The way the news of Michael Jackson’s death reached our ears is a prime example of how the Internet has changed communication and the speed at which we receive our news. Long gone are the days of reading yesterday’s news in the morning paper or spending every night with your local news anchor. Real-time delivery of breaking news is the now the name of the game. Web services like Twitter take word of mouth to the next level, allowing us to instantly communicate what we know to a mass audience. Facebook allows us to distribute information to our network of friends who can then pass that info on to other friends, allowing news to travel faster then ever before. RSS feeds allow subscribers instant access to news from reputable sources, such as newspapers, magazines and television networks.
Not only is news being reported in new ways, it is also being generated in new ways as well. With mobile computing devices such as iPhones and Blackberries, individuals are not limited to sitting down at a computer to receive information. These devices can make us participators in the newsgathering and sharing process. From wherever I am, I can send out a tweet, update my Facebook status or receive text messages from my friends. With the iPhone 3G S now featuring a video camera with direct and instant uploading to YouTube, you can bet that we will see a huge surge in video news posted directly from locations where important events are taking place. Take, for example, the recent protests in Iran. As the government has cracked down, preventing traditional journalists from reporting on the conflict, many of the major news networks have been featuring videos taken in the streets with personal cameras or even camera phones. One of the most jarring images of the entire ongoing saga, a young woman named Neda bleeding to death in the street, was filmed by two people holding camera phones. Instead of hearing reports from professional reporters on-site, breaking news has come to global networks in the form of tweets and Facebook messages. The news networks are reporting what they see on Twitter before their reporters can uncover and pass along the info.

+ + +

Tasks to complete —
1. Reproduce the part of the passage on how the Internet changed news delivery starting at "The way the" and ending at "and television networks.".
2. Write the next part of the passage on how the Internet changed news delivery, picking up after its final sentence.

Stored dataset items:
+ + +

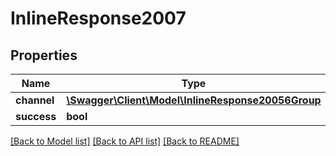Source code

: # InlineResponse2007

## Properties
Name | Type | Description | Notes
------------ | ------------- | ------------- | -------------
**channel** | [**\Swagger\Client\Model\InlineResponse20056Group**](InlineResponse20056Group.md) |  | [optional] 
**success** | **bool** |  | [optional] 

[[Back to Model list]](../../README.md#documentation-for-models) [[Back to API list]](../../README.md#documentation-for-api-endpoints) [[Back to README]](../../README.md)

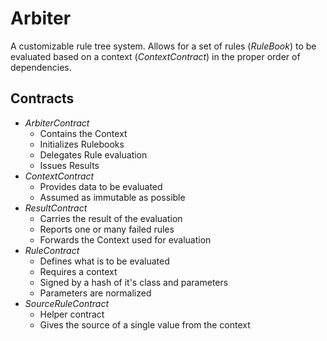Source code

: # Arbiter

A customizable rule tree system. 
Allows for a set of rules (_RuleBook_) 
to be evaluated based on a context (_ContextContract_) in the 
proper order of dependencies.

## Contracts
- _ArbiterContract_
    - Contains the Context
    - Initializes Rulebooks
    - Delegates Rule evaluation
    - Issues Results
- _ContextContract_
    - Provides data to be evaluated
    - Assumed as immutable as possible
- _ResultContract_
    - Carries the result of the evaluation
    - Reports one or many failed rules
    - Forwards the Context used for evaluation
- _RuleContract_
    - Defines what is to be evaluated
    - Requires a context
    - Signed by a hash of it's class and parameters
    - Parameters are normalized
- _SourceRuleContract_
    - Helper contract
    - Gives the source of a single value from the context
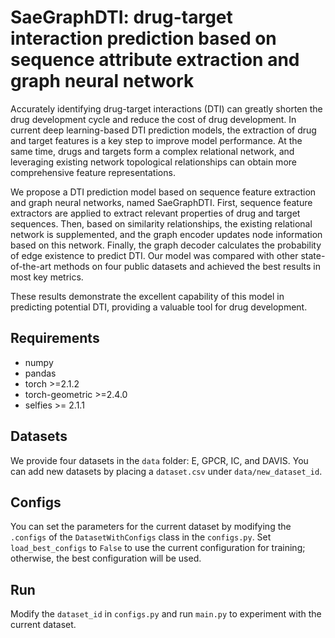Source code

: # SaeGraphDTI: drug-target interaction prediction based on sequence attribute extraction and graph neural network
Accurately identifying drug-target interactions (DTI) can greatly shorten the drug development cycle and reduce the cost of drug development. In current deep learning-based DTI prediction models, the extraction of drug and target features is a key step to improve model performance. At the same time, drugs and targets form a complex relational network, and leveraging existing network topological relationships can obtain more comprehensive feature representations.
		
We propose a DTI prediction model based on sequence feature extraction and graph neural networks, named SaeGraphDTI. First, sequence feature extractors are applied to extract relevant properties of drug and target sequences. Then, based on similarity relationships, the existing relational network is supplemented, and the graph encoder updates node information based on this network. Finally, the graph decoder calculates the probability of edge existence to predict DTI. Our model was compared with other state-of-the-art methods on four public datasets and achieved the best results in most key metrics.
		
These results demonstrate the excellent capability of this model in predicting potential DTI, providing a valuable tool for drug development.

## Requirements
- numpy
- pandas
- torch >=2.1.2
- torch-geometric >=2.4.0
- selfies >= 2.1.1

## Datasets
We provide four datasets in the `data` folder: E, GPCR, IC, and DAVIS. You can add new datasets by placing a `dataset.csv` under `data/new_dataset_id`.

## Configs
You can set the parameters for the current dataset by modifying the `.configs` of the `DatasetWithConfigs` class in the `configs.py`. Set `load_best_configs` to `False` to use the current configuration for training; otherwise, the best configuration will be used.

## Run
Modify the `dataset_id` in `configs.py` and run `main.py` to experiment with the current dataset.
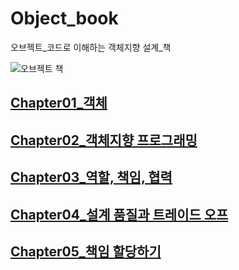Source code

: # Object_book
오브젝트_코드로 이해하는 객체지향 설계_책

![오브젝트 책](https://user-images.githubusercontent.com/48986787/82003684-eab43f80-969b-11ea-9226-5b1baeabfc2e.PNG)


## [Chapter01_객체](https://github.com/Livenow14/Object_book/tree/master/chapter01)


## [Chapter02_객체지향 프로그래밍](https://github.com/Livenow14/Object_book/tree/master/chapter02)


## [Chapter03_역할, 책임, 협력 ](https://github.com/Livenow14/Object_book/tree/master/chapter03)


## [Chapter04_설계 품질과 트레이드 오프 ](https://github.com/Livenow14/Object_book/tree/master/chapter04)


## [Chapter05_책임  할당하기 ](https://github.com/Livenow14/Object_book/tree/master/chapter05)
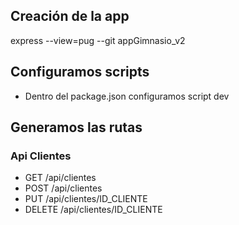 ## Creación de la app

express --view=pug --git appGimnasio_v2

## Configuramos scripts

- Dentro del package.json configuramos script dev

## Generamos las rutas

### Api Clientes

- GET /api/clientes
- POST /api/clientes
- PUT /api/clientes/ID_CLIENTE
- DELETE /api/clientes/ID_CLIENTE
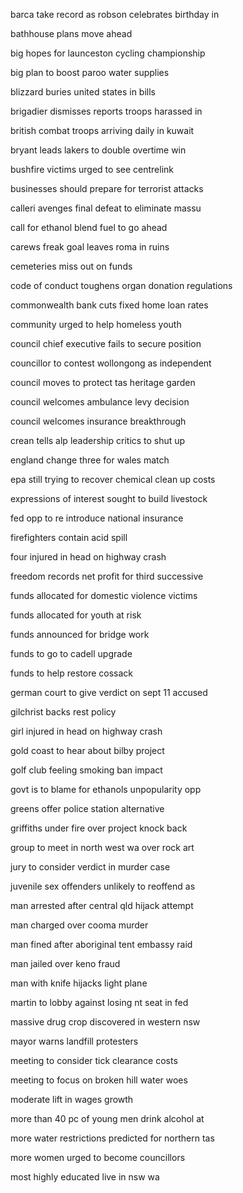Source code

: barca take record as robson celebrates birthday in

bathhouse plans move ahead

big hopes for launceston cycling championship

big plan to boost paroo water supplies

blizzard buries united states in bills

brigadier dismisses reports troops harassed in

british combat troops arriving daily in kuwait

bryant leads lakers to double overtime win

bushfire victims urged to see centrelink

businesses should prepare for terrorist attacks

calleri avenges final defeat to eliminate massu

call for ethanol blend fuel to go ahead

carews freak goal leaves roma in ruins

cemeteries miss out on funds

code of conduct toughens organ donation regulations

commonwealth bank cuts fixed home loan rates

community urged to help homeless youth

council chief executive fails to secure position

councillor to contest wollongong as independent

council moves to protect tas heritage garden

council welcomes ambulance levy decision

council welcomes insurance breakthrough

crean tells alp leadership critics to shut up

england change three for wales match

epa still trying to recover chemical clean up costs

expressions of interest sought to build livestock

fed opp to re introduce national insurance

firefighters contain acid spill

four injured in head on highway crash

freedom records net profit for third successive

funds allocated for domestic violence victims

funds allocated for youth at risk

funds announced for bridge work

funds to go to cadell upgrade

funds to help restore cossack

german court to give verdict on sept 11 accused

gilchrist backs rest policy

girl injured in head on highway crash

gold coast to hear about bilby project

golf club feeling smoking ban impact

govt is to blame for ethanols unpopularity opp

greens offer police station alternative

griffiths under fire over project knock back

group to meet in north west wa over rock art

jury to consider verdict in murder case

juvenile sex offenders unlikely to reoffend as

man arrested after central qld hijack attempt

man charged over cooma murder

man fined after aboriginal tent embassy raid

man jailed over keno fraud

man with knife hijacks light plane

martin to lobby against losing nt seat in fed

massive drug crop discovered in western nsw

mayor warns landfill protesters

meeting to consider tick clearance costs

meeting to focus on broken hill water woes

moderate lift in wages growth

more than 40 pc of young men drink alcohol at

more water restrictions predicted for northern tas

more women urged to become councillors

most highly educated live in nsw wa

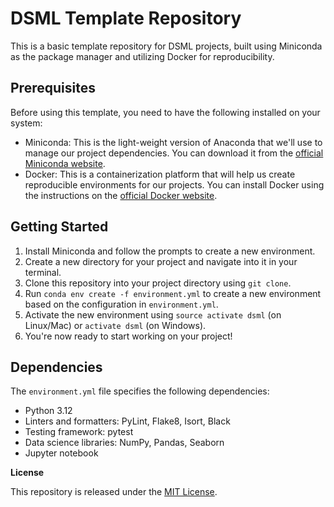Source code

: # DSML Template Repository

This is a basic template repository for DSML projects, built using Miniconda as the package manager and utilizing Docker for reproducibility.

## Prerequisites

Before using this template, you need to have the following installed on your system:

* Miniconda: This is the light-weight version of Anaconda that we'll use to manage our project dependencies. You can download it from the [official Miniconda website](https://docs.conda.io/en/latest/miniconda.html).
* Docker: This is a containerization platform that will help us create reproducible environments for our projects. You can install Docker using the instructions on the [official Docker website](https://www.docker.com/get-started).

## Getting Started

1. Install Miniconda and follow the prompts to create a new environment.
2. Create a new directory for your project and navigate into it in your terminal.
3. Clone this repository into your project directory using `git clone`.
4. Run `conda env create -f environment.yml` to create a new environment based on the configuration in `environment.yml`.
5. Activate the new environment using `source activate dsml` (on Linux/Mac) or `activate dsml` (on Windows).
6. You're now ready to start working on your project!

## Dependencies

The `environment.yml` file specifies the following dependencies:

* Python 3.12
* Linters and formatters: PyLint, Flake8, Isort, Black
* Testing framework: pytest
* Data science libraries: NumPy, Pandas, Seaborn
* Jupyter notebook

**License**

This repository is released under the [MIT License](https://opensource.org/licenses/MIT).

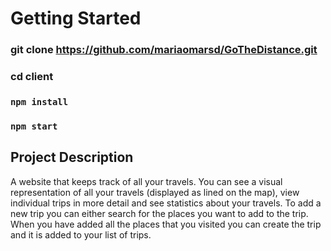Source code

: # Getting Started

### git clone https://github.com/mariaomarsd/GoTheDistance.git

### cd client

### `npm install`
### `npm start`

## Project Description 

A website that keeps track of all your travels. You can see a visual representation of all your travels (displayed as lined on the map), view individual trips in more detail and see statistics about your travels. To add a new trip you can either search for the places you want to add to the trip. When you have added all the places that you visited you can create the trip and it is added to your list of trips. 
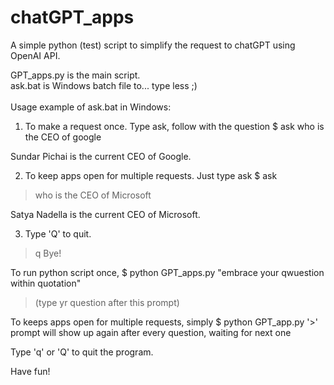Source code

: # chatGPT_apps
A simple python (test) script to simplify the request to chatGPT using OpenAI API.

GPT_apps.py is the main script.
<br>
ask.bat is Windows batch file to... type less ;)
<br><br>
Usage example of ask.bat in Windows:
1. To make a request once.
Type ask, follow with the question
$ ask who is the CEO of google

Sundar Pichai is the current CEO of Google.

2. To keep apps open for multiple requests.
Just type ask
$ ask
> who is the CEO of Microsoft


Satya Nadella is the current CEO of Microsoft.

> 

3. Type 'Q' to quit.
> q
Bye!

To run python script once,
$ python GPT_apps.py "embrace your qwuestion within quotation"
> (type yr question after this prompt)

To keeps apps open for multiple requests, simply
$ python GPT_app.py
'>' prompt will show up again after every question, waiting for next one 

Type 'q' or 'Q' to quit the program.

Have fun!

+ + +

Answers to each task —
1.
The way the news of Michael Jackson’s death reached our ears is a prime example of how the Internet has changed communication and the speed at which we receive our news. Long gone are the days of reading yesterday’s news in the morning paper or spending every night with your local news anchor. Real-time delivery of breaking news is the now the name of the game. Web services like Twitter take word of mouth to the next level, allowing us to instantly communicate what we know to a mass audience. Facebook allows us to distribute information to our network of friends who can then pass that info on to other friends, allowing news to travel faster then ever before. RSS feeds allow subscribers instant access to news from reputable sources, such as newspapers, magazines and television networks.

2.
Of course, one must be wary of such reporting methods. Some months ago someone posted a story on CNN’s user-generated news service, iReport.com, stating that Apple CEO and founder Steve Jobs had died. The story spread across the Internet like wildfire and Apple’s stock plummeted before it was confirmed that Jobs was indeed still alive. Such are the potential tradeoffs of this information revolution.
With communication changing and progressing every day through the Internet, it is necessary that we become familiar with these new forms of communication. Services like Twitter and Facebook can be valuable tools, whether it be for communicating with old friends, promoting a business venture or receiving up-to-the-minute news. It’s up to us to figure out how to best use these services to fit our growing and changing needs — or the world may leave us behind.